*** Opening Information provided ***
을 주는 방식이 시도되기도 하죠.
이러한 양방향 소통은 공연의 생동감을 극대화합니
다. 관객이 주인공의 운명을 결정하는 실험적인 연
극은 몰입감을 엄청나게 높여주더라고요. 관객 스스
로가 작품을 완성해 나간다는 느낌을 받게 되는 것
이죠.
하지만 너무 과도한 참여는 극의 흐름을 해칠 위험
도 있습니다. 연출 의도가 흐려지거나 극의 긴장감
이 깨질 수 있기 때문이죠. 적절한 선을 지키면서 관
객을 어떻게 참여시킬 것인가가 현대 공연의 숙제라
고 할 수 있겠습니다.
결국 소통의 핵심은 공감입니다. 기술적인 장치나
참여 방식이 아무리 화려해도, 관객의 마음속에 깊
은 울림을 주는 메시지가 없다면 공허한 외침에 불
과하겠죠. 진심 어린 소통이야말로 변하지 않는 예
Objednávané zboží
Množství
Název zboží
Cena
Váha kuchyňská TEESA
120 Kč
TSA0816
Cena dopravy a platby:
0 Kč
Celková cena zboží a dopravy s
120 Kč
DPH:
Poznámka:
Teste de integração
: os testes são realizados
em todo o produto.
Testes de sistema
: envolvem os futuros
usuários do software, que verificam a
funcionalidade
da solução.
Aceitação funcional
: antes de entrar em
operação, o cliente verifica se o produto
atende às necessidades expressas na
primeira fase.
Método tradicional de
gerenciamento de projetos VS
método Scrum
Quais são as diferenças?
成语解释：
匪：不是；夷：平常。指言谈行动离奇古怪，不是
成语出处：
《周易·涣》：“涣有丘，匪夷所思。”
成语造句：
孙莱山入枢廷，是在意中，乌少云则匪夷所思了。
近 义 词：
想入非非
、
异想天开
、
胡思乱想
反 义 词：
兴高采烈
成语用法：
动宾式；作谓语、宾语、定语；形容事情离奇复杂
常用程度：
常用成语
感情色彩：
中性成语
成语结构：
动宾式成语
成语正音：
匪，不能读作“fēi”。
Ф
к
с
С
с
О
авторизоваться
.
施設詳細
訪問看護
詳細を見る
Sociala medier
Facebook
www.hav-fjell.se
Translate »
*** Closing Information provided ***
**Task instructions**
Across the data, pull every line containing the string "zboží".

**Written response**
Objednávané zboží
Název zboží
Celková cena zboží a dopravy s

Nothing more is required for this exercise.